Here is another counterexample which gives closed-form distributions of $X, Y, X|Y = y$ and $Y|X = x$.
Let $Y, Z \text{ i.i.d. } \sim N(0, 1)$, and define $X = \frac{Z}{Y}$. Then for $y \neq 0$ (the probability of $Y = 0$ is zero), \begin{align} X | Y = y \sim N(0, y^{-2}). \end{align}
On the other hand, it is well known that the marginal distribution of $X$ is Cauchy distribution, i.e., \begin{align} f_X(x) = \frac{1}{\pi(1 + x^2)}, \quad x \in \mathbb{R}. \tag{1} \end{align} And the joint distribution of $X$ and $Y$ can be evaluated as (where $\Phi$ and $\varphi$ denote CDF and PDF of the standard normal distribution respectively): \begin{align} & F(x, y) = P[X \leq x, Y \leq y] \\ =& P[Z \leq Yx, Y \leq y, Y > 0] + P[Z \geq Yx, Y \leq y, Y < 0] \\ =& \begin{cases} \int_{-\infty}^y(1 - \Phi(tx))\varphi(t)dt & y < 0, \\[1em] \int_0^y\Phi(tx)\varphi(t)dt & y > 0. \end{cases} \end{align} Therefore, the joint density of $(X, Y)$ is given by \begin{align} & f(x, y) = \frac{\partial^2F(x, y)}{\partial x\partial y} \\ =&\begin{cases} -y\varphi(y)\varphi(yx) & y < 0, \\[1em] y\varphi(y)\varphi(yx) & y > 0 \end{cases} \\ =& \frac{1}{2\pi}|y|e^{-(1 + x^2)y^2/2}. \tag{2} \end{align}
$(1)$ and $(2)$ together yield the conditional density of $Y$ given $X = x$:
\begin{align}
f_{Y|X}(y|X = x) = \frac{f(x, y)}{f_X(x)} =
\frac{1}{2}|y|(1 + x^2)e^{-(1 + x^2)y^2/2}. \tag{3}
\end{align}
Obviously, $(3)$ is not the density of any normal distribution (with $y$ as the variate).
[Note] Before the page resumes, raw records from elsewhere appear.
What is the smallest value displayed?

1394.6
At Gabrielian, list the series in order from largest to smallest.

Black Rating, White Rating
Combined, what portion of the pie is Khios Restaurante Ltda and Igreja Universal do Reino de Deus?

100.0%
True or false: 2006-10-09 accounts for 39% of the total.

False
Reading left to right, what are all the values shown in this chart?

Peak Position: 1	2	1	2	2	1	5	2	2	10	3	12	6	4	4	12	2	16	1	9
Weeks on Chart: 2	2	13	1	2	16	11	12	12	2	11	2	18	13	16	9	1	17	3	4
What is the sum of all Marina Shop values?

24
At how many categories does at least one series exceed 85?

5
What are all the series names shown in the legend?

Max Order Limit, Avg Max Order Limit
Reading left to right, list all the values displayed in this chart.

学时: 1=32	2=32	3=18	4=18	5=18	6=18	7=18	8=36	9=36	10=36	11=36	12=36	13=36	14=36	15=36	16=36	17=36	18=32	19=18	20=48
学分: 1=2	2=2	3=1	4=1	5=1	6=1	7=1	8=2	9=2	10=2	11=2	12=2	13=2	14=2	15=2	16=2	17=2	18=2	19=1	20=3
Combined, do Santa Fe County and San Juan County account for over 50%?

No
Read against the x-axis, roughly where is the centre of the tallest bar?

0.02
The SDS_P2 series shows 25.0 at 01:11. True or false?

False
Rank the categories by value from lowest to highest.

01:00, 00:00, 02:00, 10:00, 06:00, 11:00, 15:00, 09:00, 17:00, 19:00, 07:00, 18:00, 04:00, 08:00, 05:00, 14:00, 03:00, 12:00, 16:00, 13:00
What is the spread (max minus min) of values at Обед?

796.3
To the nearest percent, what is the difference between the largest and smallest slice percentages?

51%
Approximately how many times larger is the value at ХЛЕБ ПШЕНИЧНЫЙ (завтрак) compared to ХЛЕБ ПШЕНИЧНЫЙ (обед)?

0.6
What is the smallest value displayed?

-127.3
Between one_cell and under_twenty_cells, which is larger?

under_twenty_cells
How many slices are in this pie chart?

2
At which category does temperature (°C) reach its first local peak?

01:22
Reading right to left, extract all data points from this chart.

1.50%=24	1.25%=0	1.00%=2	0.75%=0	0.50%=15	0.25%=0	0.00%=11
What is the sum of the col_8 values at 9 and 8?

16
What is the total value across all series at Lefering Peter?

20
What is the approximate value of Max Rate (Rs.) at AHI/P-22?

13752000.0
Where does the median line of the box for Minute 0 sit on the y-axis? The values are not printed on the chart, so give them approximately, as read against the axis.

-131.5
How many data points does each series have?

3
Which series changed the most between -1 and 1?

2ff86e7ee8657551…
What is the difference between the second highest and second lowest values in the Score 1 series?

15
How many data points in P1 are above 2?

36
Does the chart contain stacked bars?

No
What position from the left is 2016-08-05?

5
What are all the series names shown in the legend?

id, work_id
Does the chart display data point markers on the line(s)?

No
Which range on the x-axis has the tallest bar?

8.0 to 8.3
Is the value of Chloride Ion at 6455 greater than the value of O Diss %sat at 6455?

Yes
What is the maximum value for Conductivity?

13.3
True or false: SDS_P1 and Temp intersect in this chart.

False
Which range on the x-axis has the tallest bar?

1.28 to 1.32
Thus $Y | X = x$ is not normal. For example, when $x = 0$, $(3)$ looks like as follows:
P.S., PDF $(3)$ may be termed as "double generalized gamma distribution", based on these two articles: Generalized gamma distribution and Double Gamma Distribution. The parameters linked to the generalized gamma distribution are $a = \sqrt{2(1 + x^2)^{-1}}$ (scale) and $d = 2, p = 2$.